The masterclass: Emerging Filmmakers Masterclass: June Givanni PanAfrican Cinema Archive. This masterclass is aimed at emerging filmmakers, scholars, artists and anyone interested in engaging with cultural memory and history through archives.
- I curated the public programme in response to Keith Piper’s Rex Whistler commission. It consisted of three key events that further contextualised Keith’s research and film, as well as offering reflection and debate around what this commission symbolises more widely for the sector, and what the methodology public institutions are using to reckon with these contested artworks and artefacts. These events were titled: ‘Seeing in Colour: Race in the 1920’s’, ‘The Fictional Account: Keith Piper and Michelle Williams Gamaker in Conversation’ and ‘Time Will Tell: The Future Museum and Contested Objects’
- I led ‘Undocumented’, an outreach project, that ran in partnership with The New Black Film Collective, seeking to build relationships with London’s Black communities to introduce them to, and support them to develop a deeper interest in screen heritage and its power to tell our stories. It is stage one of London Screen Archives’ wider ambition for a screen heritage preservation project, with the focus on building trust, interest and engagement.
- In this role as part of LSFF Orbital, I am responsible for engaging local, multicultural communities and young people, identifying new opportunities for the festival to expand their work and potential avenues for new partnerships and funding.

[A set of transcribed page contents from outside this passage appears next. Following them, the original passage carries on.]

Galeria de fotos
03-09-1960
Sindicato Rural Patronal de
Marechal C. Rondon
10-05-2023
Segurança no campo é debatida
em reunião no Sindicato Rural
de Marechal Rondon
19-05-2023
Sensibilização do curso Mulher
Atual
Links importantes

- I curated an event for National Windrush Day, celebrating the 75th year anniversary. I curated a spoken word event titled ‘Speak Pon Dem’ featuring poets: Kareem Parkins-Brown, Nathaniel Coles, Maia Watkiss, Kat Francois and Zena Edwards.
- I curated and facilitated the Young People’s Programme, providing a range of engaging and multidisciplinary events and sustained artist-led projects. Projects have included a collaboration with GALA festival; a gallery takeover across both sites and a collaborative podcast platformed by the White Pube.
- I was responsible for producing the 2 year long Hackney Windrush Public Programme which revolves around the installation of the first statues in the UK to commemorate the Windrush generation. In addition to the project management of art commissions, I was responsible for devising and delivering a public programme that maximises engagement around the works of Veronica Ryan and Thomas J Price.
- I assisted on 'Yuh Figet Yuhself', a creative programme co-led by an intergenerational group of Peckham residents and multi-disciplinary artist Beverley Bennett.